Enio Lins

Os poderes públicos e o poder da especulação imobiliária

Enio Lins 28 de fevereiro de 2025

VEREADOR POR MACEIÓ, ALLAN PIERRE recolocou na pauta do parlamento municipal um tema de maior importância: a substituição do Hotel Jatiúca por um projeto comentado como demolidor do uso histórico da Lagoa da Anta. E recoloca a questão muito bem, ao focar na destinação original das áreas integrantes daquele ecossistema.

REPORTAGEM DO 7 SEGUNDOS, assinada por Felipe Ferreira e publicada há três dias, diz que a “a área foi cedida pelo Município em 1977 para o grupo hoteleiro a fim de fomentar a atividade turística na capital. Allan Pierre entende que se houver mudança no projeto original, além da devolução da área doada, a prefeitura poderá fazer a desapropriação do restante do imóvel”. E segue a matéria: “O vereador defende a desapropriação da área e que o entorno da Lagoa da Anta seja transformado em um parque urbano. A audiência pública que vai discutir os impactos da construção das cinco torres ainda não tem data definida, mas deve reunir nomes da base e da oposição ao prefeito JHC”. O texto é finalizado com uma fala do presidente da Câmara Municipal, vereador Chico Filho, pedindo “cautela aos parlamentares sobre o tema, já que o projeto ainda não foi apresentado, podendo ser benéfico para a região”.

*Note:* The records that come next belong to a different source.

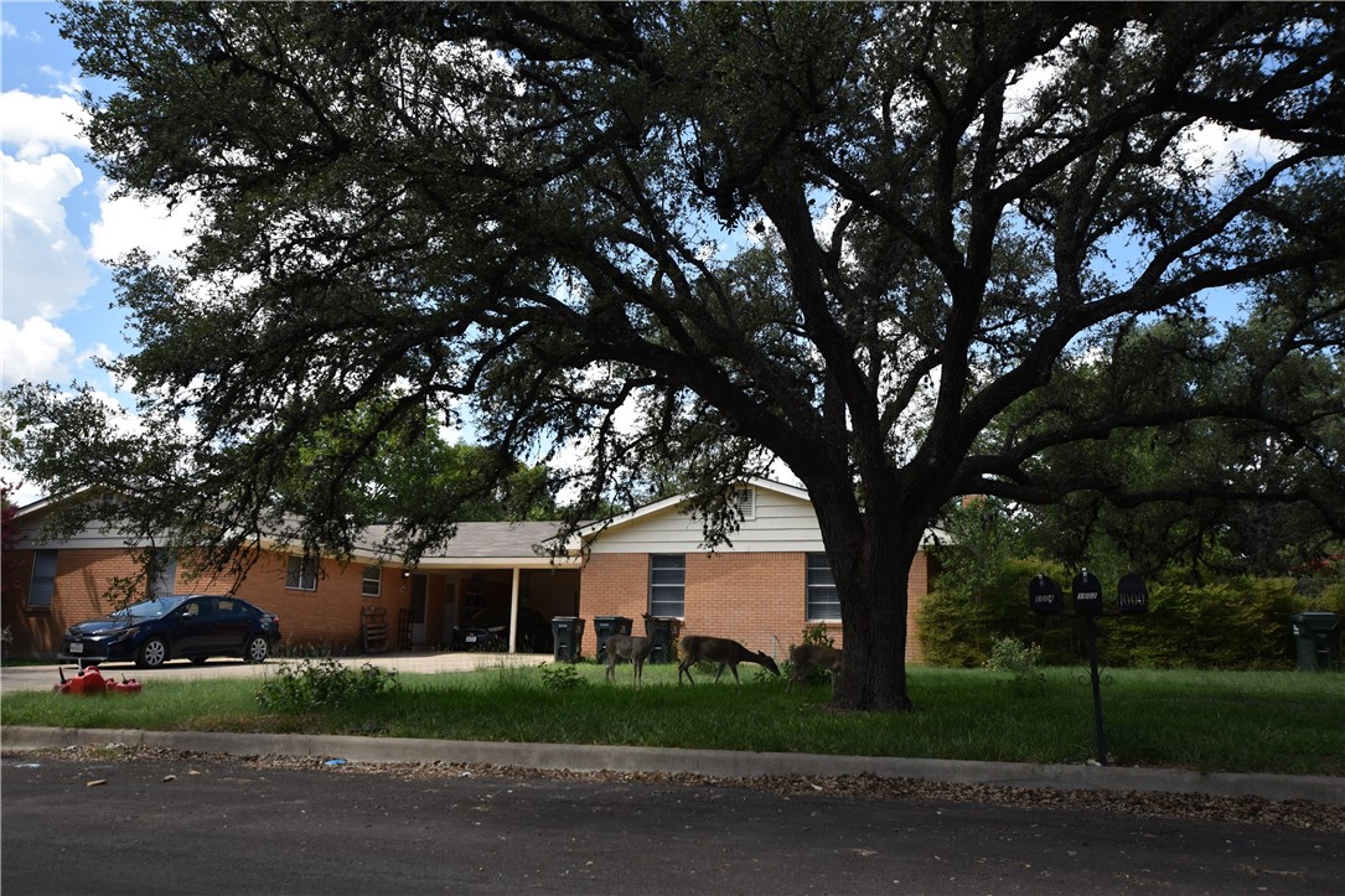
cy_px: 448
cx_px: 672
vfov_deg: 43.6
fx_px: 1121
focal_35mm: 30
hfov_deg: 61.9
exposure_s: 1/640
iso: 100
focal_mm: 20
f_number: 3.5
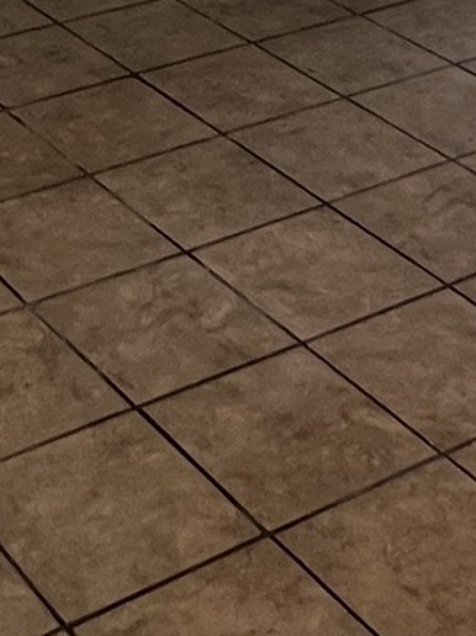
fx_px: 1543
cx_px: 116
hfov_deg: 17.4
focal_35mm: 84
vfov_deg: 21.7
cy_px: -116
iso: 160
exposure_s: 1/60
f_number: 1.8
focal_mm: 1.57
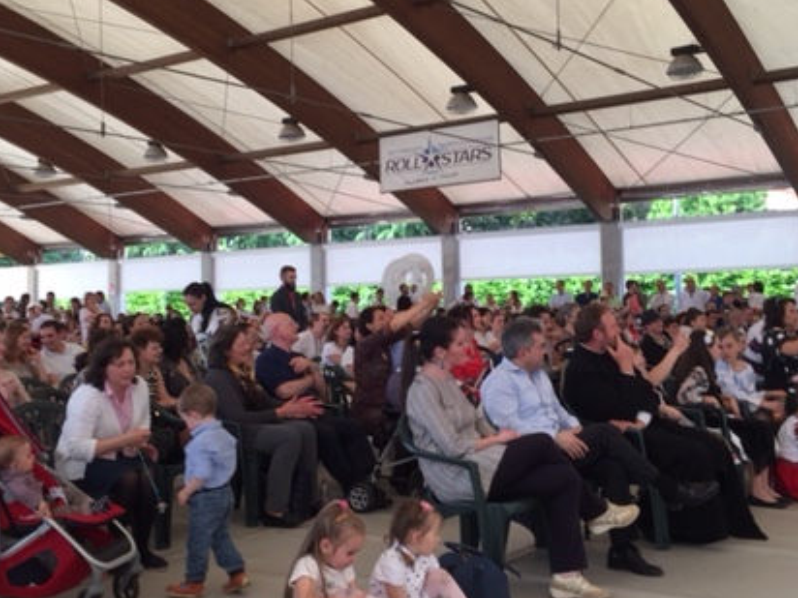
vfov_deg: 32.1
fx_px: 1037
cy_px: 263
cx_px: 366
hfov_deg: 42.0
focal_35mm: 45
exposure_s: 1/105
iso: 32
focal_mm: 4.15
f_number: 2.2
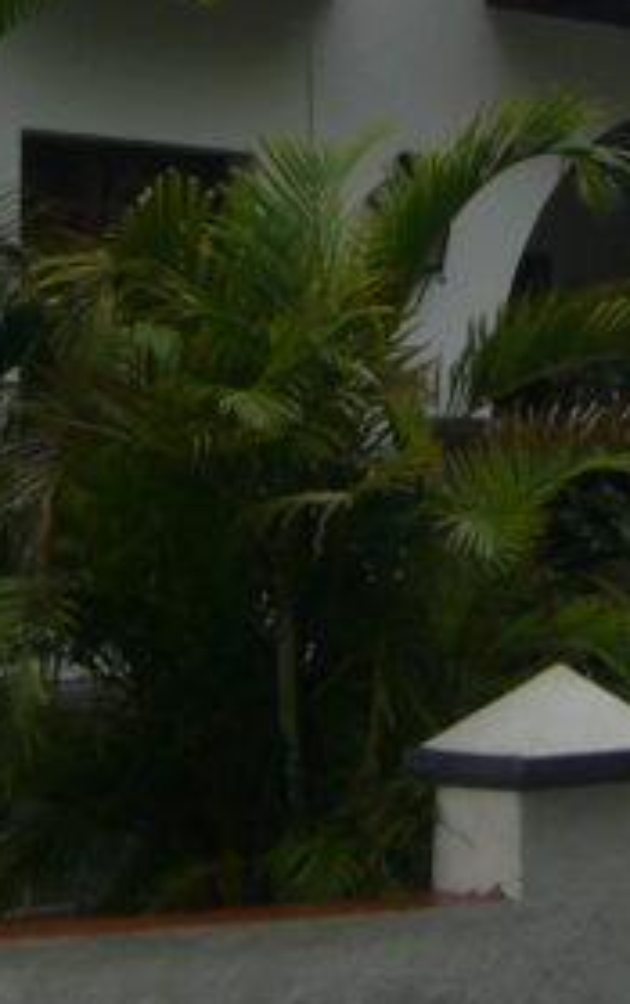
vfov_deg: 15.1
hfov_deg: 9.6
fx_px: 3727
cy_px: 43
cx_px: 673
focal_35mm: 136
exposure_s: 1/160
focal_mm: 5.8
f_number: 5.6
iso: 80
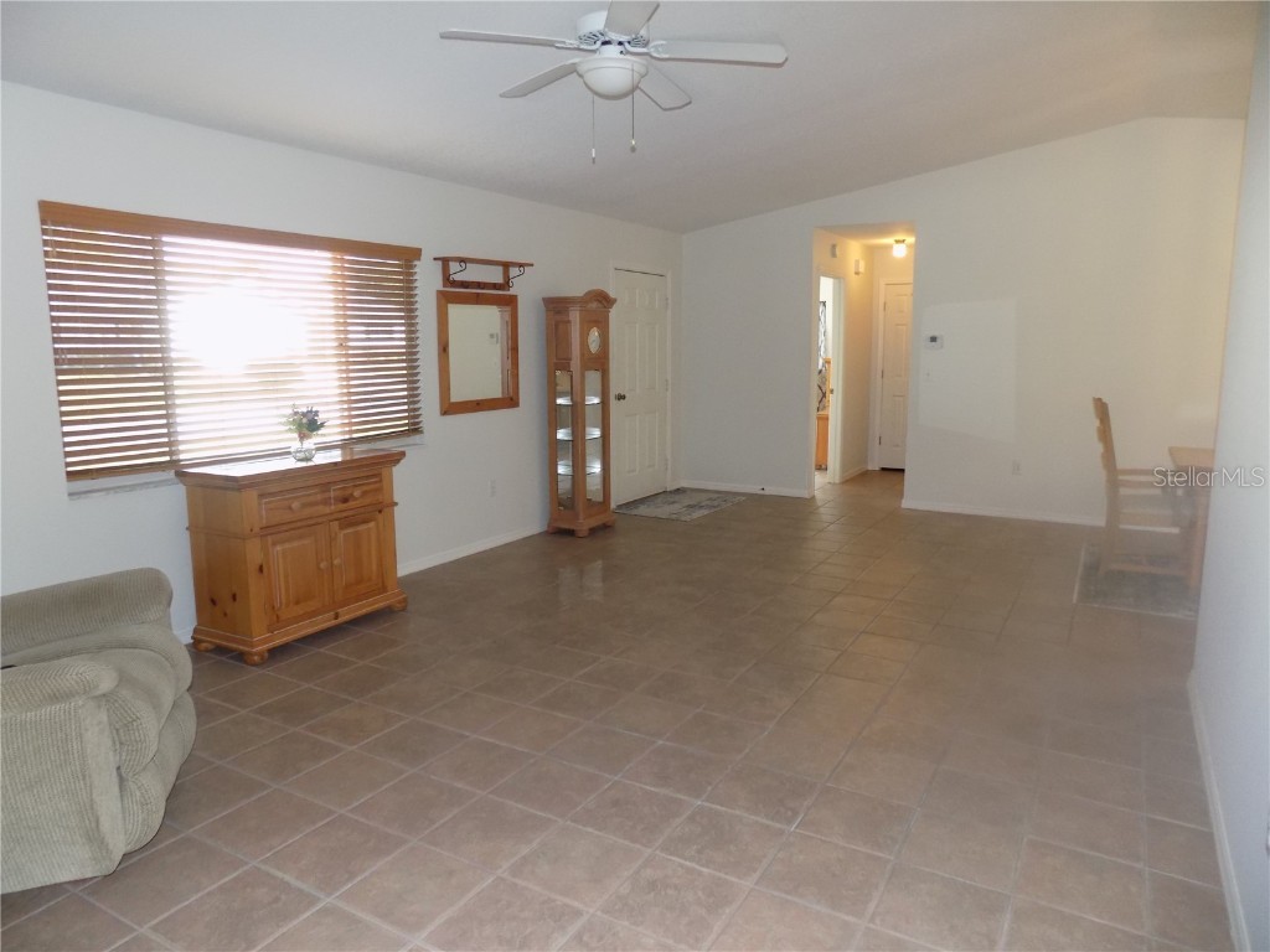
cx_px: 635
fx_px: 844
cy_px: 476
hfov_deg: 73.9
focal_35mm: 23
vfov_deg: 58.9
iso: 250
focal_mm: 4
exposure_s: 1/30
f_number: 3.1
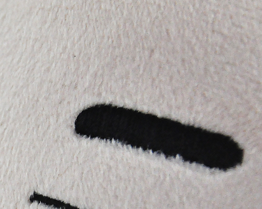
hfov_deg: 6.5
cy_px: 245
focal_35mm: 297
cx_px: -65
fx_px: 2302
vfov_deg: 5.2
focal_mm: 70
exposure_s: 1/400
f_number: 5.3
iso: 3200
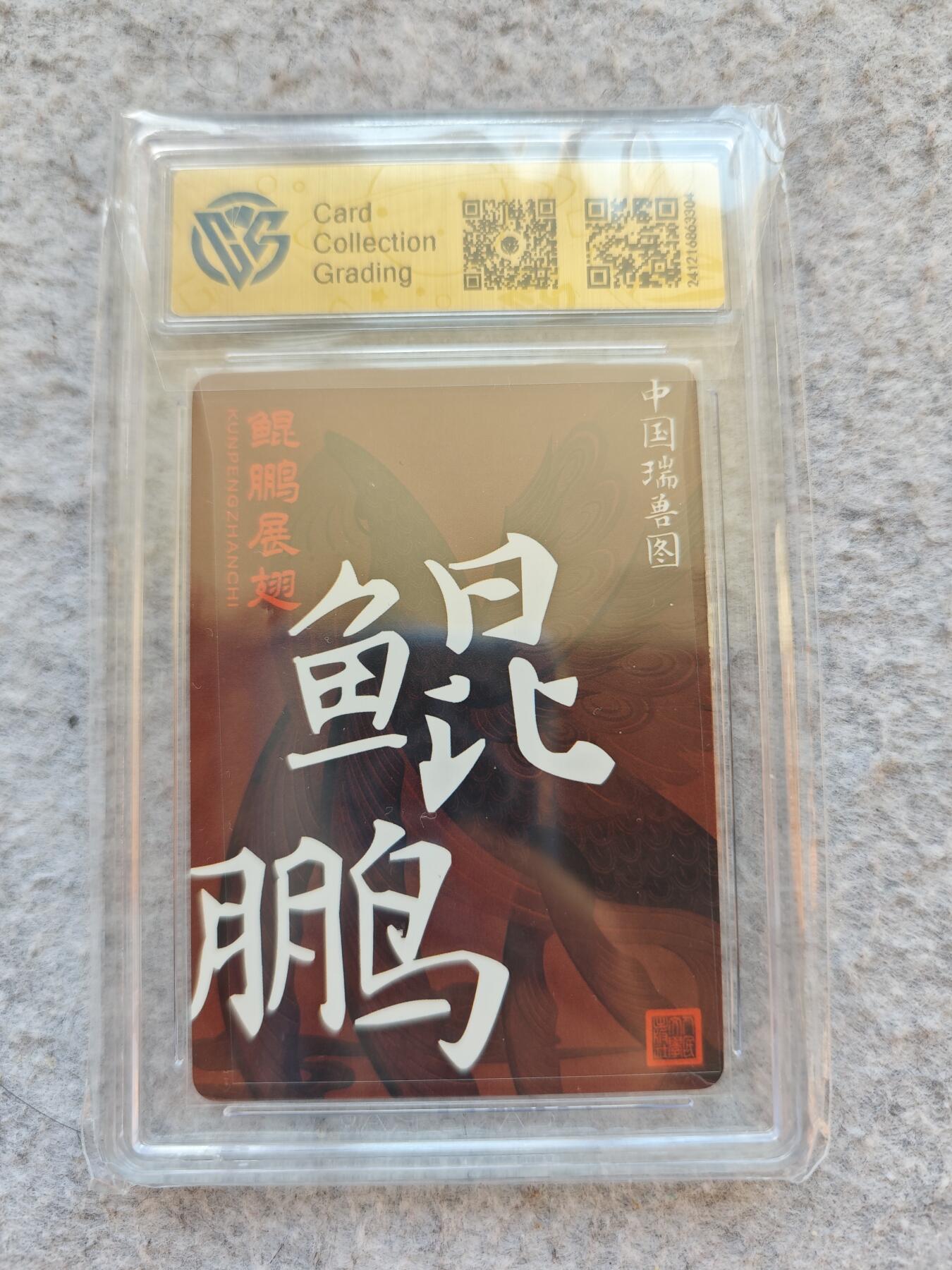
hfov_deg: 58.9
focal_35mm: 23
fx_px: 843
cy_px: 635
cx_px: 476
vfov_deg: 73.9
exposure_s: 1/100
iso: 50
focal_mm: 6.55
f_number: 1.6
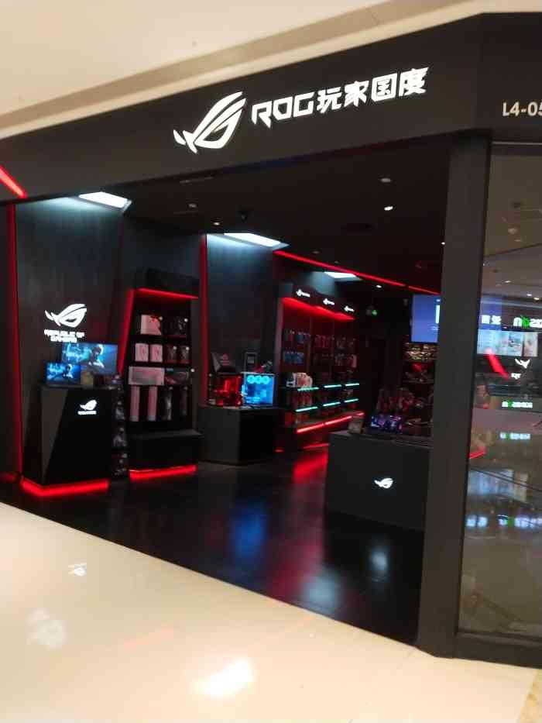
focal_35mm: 23
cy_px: 362
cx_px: 271
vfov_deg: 73.9
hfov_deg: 58.9
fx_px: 480
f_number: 1.7
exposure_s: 1/33
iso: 500
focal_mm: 3.99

“CAUTELA E CALDO DE GALINHA não fazem mal a ninguém”, reza a filosofia popular e o presidente da Câmara tem razão em se preocupar com o agendamento desse debate. Mas a especulação imobiliária não entende o significado da palavra “cautela” e já transformou as áreas de rara beleza do litoral maceioense numa barafunda, detonando leis municipais que visavam organizar a ocupação do solo e reduzir os impactos do adensamento urbano praieiro sobre o conjunto da cidade. No passado recente, o melhor exemplo foi a limitação, em seis pavimentos, das edificações localizadas na primeira quadra da praia, altura que ia subindo conforme as quadras se afastassem do mar. Essa norma, durante anos, garantiu que a ocupação da orla fosse realizada sem maiores sobrecargas aos sistemas de fornecimento d’água, de eletricidade, recolhimento de esgoto, e trânsito. De uma hora para outra, essa lei dançou, sumiu do mapa. Espigões passaram a brotar do chão sem parar, e o litoral norte maceioense ficou totalmente à mercê da capacidade da Engenharia arranhar os céus, sem que ninguém responda convincentemente aonde vão boiar os dejetos produzidos em cada torre eclodida em áreas sem serviço de esgotamento sanitário.

É O HOTEL JATIÚCA A DERRADEIRA joia da coroa, solitária gema do que outrora foram as áreas acessíveis ao público no magnífico litoral maceioense. A partir de um acordo fechado durante a gestão Fernando Collor na prefeitura de Maceió, a concessão – como bem lembra o vereador Allan Pierre – do uso privado do entorno da Lagoa da Anta para finalidade hoteleira, num projeto marcado, desde 1979, pela horizontalidade predial e pelo cuidado e preservação da área lacustre, possibilitou (até agora) a salvaguarda das principais características ambientais e do acesso público ao privilegiado local. A alteração dessas características da ocupação do solo não pode ser feita monocraticamente, muito menos à revelia dos termos definidos originalmente pelo poder concedente.

QUE SEJAM REALIZADAS as audiências públicas e que a construtora interessada na área seja ouvida, até porque existem apenas boatos sobre o pretendido. Quem sabe o empreendimento não seria mesmo um parque ecológico de alto nível, aberto ao uso público, sem nenhum arranha-céu, um santuário naturalista em meio ao caos urbano existente hoje em torno do (ainda resistente) Hotel Jatiúca. Quem sabe? Ouçamos os empreendedores. E que os poderes públicos assumam suas responsabilidades para com o conjunto da população maceioense.